= Superior Courts of Justice of Peru =

Second highest courts in Peru

The Superior Courts of Justice or Superior Sectors of Peru are the second highest courts of the Judicial system of Peru. It is only second to the Supreme Court of Peru. There is one court for each Judicial District which more or less correspond with each of the 25 regions of Peru. A Superior Court is subdivided into smaller courts according to its speciality:
- Civil Courts: have jurisdiction over all topics relating to Civil Rights excluding Family Law
- Criminal Courts: have jurisdiction over crimes and other topics relating to Criminal law.
- Labor Courts: have jurisdiction over topics relating to Labor law
- Family Courts: have jurisdiction over topics relating to Family law
- Commercial Courts: have jurisdiction over topics relating to Commercial law

In the past, the Judicial District of Lima had an Administrative Contentious Court. This court disappeared because of administrative reasons, but is maintained open until its current cases are resolved.

Courts that receive cases from more than one speciality are called Mixed Court. In a Superior Court, when there is no determined court for a case, and there are no Mixed Courts in the Superior Court as well, the case falls under the jurisdiction of a Civil Court, with the exception of criminal cases which must be tried in a Criminal Court.

Few cases originate in Superior Courts, so for this reason the act mostly as Courts of Appeals. Under Peruvian law, a double instance only exists in the case that a case ascends to the Supreme Court. Those cases receive a double instance in a Superior Court according to the Abrogation doctrine.

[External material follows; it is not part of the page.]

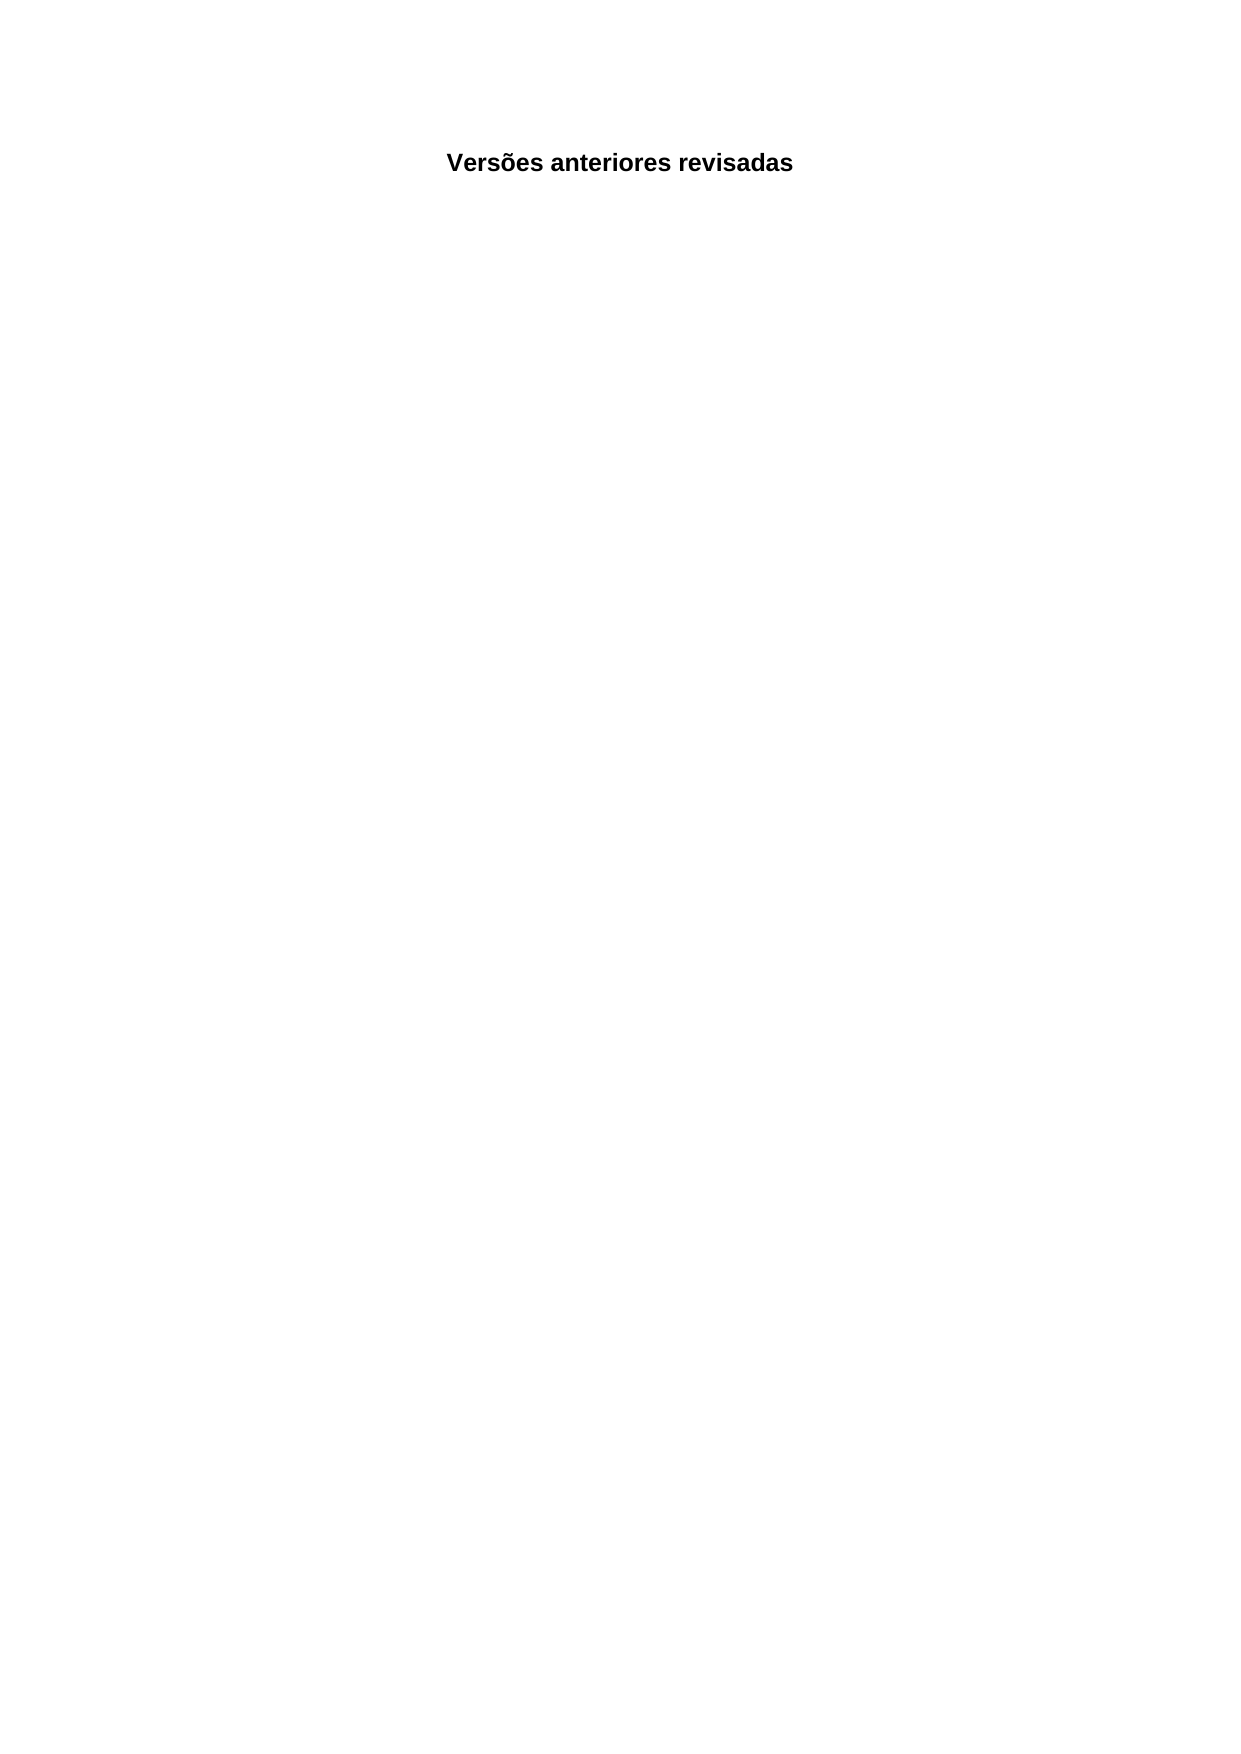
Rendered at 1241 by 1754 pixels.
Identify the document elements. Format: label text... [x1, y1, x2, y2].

text Versões anteriores revisadas [177, 148, 1063, 176]
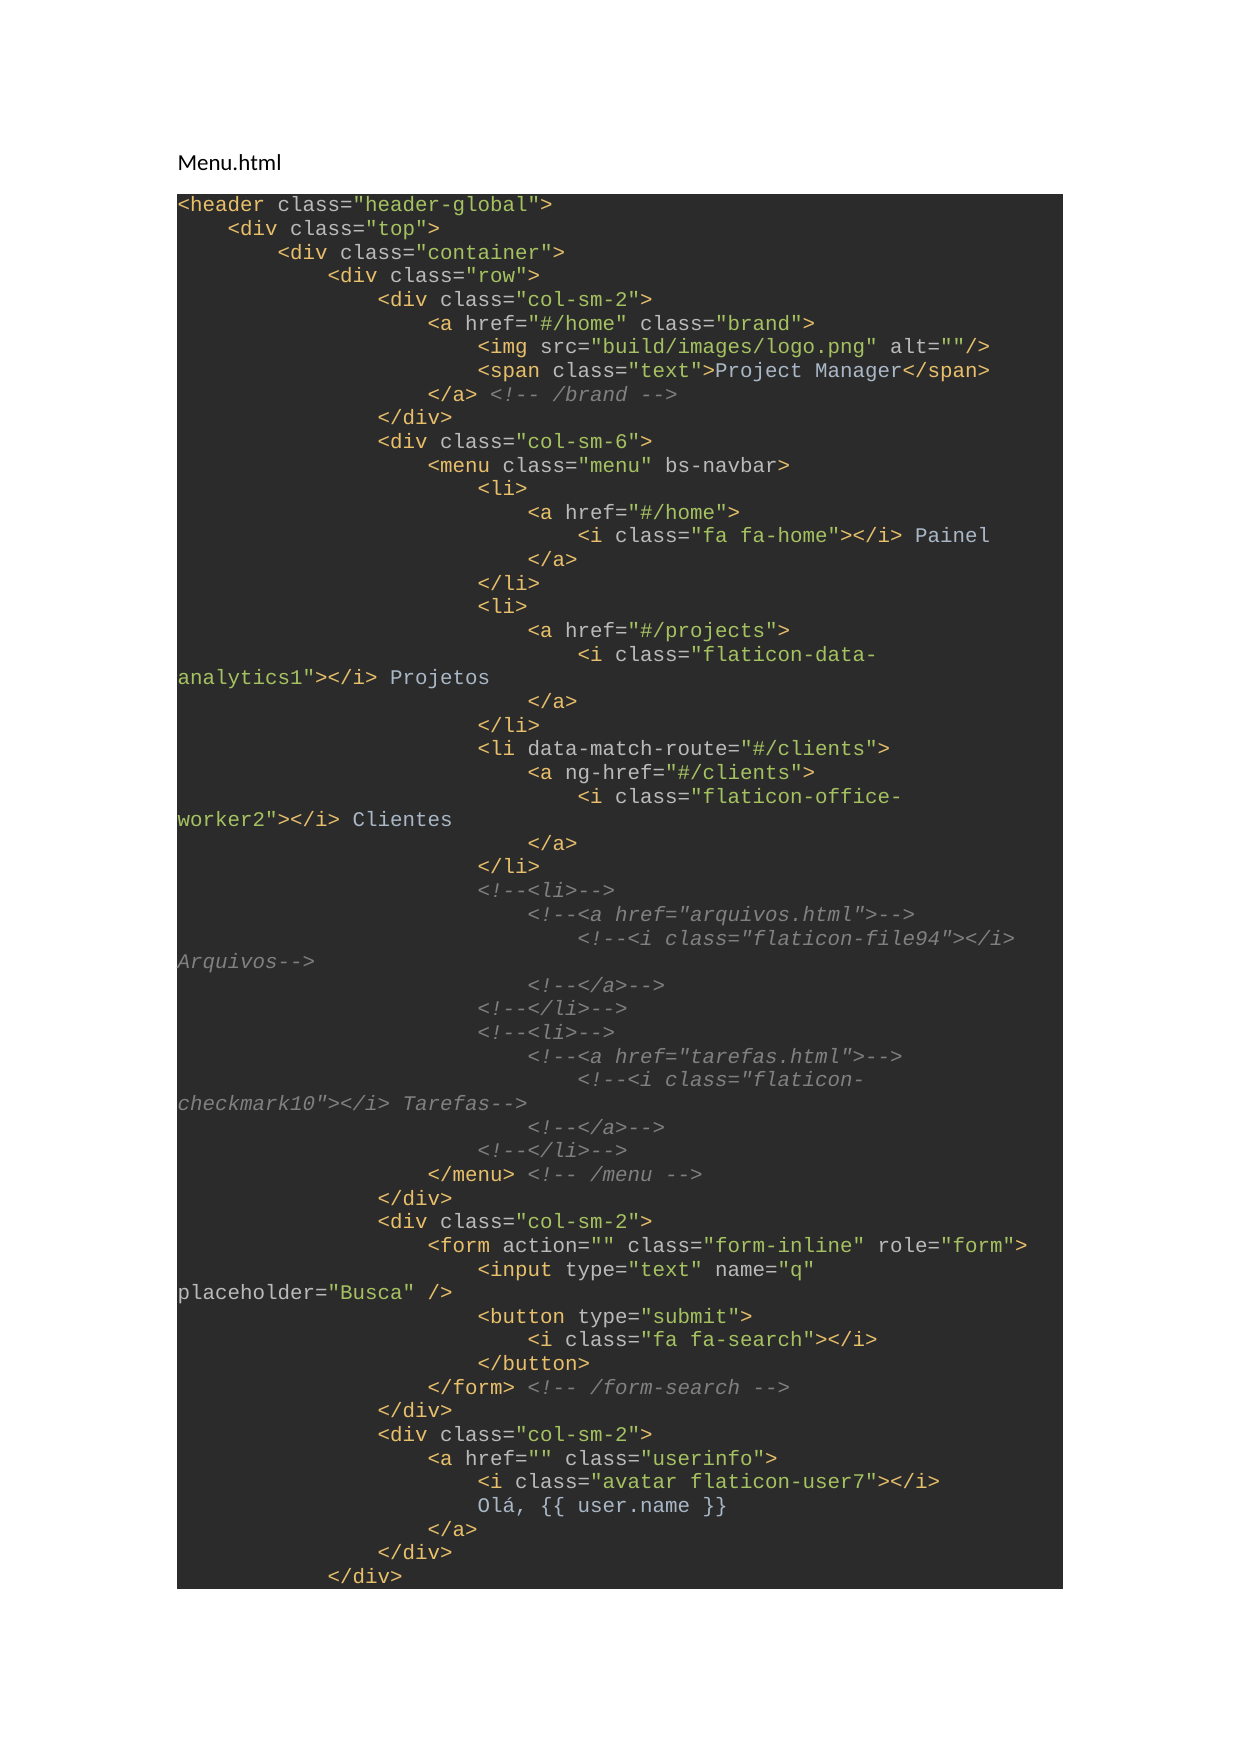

== Organization and function ==
Each Court is made up of five justices, one of them being the President of the Court. The president of the entire Superior Court is elected between the presidents of each individual Court. Each Superior Court has a different number of Courts.

For a court to make a decision, four of the five votes must be necessary. If the four votes are not obtained, and act which is called a discord occurs in which a member of another court (in the same Superior Court), gets a sixth vote. If including the sixth vote, the decision does not obtain six votes, a seventh vote from a member of another court is given which is when the resolution must be passed.